Motley Fool SELLS advice just like any other financial service company, just like any broker sells stock, any agent sells a fund. They have a vested interest in making you believe you can do it better if you do it yourself.

That being said, some will (and you might). Most won't. It takes a considerable amount of time and energy to "beat the market" and unless you are willing to invest that time and energy, you are much more likely to fall below "the market" - whatever that means in this example.

Now some (like this site) will encourage you to pay someone else to do the research for you and then you follow that advice - in the end, you are still paying someone to make the decisions for you.

Again, most people do not consistently beat the market.

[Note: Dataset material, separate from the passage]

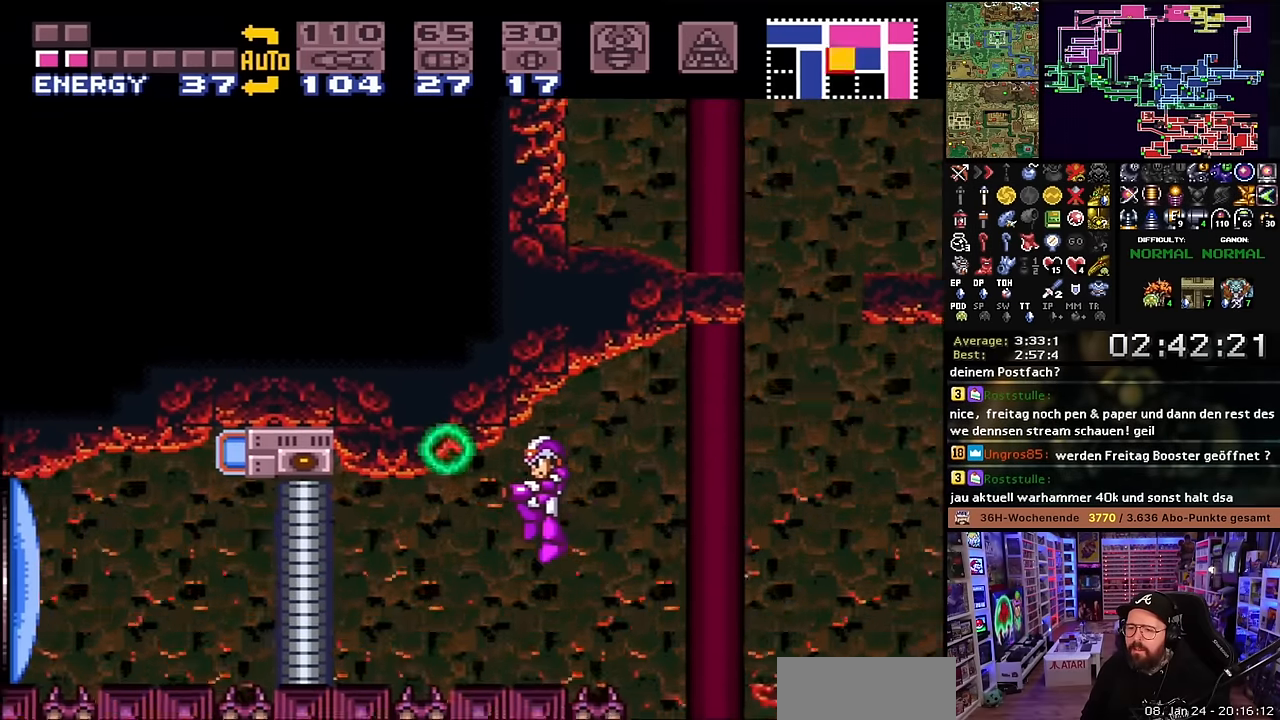
{"buttons": ["R1"], "events": [[16, "Y", "down"], [83, "X", "up"], [166, "Y", "up"], [400, "R1", "down"], [483, "DPAD_LEFT", "up"]]}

We all strive to do so but your statement about how in your recent time at MF, you think you have the skills to stop adding to, what I assume is a diversified 401K, in order to start doing your own stock picking scares me as much (from a financial sense) as someeone saying that they want to start doing surgery after two years of premed.

I work in the financial industry selling advice and investments and even I don't feel comfortable enough with my own knowledge of the individual stock market, as well as having the time that is necessary to invest my 401k savings in individual stock. I do some stock picking in my Roth but not in the account in which I depend on my retirement savings.

Best of luck to you in your decision - but I would not be so quick to change from your 401k funds to individual stock. Maybe try it for a few years (through a bull and bear market) and see how you stack up. Unfortunately, my opinion has been tempered by the dozens of people I have met in my line of work that thought they could do the same in the late 90's by simply buying a large cap growth fund. Many are still negative almost a decade later.